Convert the stretch of lines from the one containing "h=9 m=34 s=29" through the one containing "h=5 m=25 s=27" into a two-column CSV with the columns text and answer. Give one row for each text and its answer, put every field in quotation marks, and replace line breaks with spaces.

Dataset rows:
Begin

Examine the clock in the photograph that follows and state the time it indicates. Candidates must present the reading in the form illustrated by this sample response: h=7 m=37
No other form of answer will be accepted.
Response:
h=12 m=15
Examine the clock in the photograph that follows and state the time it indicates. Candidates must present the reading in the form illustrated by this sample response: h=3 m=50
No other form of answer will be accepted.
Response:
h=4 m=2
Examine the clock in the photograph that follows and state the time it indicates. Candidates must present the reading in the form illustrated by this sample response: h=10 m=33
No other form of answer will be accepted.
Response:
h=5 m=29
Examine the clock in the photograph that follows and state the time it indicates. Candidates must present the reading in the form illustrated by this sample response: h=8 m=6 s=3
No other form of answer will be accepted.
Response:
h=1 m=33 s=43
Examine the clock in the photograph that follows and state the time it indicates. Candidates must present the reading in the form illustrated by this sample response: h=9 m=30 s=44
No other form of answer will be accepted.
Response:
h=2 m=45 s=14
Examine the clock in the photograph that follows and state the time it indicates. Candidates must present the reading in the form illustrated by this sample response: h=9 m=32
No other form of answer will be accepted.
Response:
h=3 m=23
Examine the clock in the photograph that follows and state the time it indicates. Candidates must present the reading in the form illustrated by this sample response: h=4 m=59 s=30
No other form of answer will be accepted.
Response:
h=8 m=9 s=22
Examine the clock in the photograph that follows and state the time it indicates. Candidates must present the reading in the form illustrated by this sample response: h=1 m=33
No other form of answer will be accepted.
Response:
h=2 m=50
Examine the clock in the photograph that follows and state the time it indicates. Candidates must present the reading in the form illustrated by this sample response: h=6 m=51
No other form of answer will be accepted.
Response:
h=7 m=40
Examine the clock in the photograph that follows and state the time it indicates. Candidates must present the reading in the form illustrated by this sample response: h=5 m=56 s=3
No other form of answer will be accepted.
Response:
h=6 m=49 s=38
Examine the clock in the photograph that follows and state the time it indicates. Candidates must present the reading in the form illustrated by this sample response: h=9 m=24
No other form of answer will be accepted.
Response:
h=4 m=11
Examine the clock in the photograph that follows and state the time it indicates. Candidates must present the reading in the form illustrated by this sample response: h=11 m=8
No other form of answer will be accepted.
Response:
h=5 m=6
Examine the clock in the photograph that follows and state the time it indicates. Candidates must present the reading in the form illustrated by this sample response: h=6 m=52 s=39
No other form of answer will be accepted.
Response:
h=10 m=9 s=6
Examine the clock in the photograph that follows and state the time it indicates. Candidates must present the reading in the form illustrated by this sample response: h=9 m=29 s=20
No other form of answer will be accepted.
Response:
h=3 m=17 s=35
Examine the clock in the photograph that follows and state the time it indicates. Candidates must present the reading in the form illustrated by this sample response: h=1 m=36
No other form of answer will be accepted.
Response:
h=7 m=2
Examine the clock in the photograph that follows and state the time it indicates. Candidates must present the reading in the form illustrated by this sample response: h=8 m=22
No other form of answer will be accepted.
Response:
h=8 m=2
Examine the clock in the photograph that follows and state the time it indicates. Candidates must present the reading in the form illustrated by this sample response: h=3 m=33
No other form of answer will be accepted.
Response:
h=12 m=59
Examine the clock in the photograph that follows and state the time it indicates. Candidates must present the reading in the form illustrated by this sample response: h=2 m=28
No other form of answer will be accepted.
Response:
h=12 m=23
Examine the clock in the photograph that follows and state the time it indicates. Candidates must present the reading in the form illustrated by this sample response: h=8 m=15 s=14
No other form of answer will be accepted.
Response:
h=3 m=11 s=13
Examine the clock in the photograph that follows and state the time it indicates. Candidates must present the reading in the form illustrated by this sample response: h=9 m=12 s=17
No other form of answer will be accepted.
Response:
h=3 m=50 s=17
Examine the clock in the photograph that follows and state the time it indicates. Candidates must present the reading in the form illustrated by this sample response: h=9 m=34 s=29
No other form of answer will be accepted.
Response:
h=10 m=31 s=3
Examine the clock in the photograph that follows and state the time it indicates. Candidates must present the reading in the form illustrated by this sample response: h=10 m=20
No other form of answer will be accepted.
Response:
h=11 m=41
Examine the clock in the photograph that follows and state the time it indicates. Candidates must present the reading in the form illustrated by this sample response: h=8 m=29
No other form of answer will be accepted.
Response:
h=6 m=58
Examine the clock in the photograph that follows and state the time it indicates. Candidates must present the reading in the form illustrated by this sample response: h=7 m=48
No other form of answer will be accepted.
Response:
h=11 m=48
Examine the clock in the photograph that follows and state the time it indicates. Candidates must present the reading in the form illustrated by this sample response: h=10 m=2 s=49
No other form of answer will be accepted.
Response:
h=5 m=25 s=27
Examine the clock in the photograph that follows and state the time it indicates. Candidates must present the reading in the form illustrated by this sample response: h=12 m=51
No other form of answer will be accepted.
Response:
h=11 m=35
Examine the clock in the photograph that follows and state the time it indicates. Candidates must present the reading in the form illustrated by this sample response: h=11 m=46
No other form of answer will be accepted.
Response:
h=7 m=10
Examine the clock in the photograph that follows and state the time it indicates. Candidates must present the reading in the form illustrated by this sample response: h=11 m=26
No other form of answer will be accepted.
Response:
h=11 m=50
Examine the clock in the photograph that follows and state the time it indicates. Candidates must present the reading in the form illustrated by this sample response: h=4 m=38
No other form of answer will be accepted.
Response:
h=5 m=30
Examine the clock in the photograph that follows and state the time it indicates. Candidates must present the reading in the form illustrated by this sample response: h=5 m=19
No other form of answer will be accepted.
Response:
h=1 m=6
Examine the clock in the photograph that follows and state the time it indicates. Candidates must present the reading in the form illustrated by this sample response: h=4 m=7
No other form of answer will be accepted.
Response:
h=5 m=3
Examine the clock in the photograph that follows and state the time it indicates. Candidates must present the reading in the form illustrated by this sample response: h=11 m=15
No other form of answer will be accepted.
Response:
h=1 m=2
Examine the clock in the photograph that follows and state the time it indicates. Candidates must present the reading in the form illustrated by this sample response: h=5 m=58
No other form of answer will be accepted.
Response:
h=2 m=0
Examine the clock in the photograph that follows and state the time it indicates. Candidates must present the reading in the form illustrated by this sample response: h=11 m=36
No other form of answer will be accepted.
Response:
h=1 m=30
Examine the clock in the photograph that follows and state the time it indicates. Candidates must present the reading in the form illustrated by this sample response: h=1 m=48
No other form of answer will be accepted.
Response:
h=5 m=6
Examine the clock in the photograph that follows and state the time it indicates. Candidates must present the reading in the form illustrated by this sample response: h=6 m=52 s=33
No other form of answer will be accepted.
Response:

End

**RESPONSE FOR THIS EXERCISE:**
text,answer
"Examine the clock in the photograph that follows and state the time it indicates. Candidates must present the reading in the form illustrated by this sample response: h=9 m=34 s=29 No other form of answer will be accepted. Response:","h=10 m=31 s=3"
"Examine the clock in the photograph that follows and state the time it indicates. Candidates must present the reading in the form illustrated by this sample response: h=10 m=20 No other form of answer will be accepted. Response:","h=11 m=41"
"Examine the clock in the photograph that follows and state the time it indicates. Candidates must present the reading in the form illustrated by this sample response: h=8 m=29 No other form of answer will be accepted. Response:","h=6 m=58"
"Examine the clock in the photograph that follows and state the time it indicates. Candidates must present the reading in the form illustrated by this sample response: h=7 m=48 No other form of answer will be accepted. Response:","h=11 m=48"
"Examine the clock in the photograph that follows and state the time it indicates. Candidates must present the reading in the form illustrated by this sample response: h=10 m=2 s=49 No other form of answer will be accepted. Response:","h=5 m=25 s=27"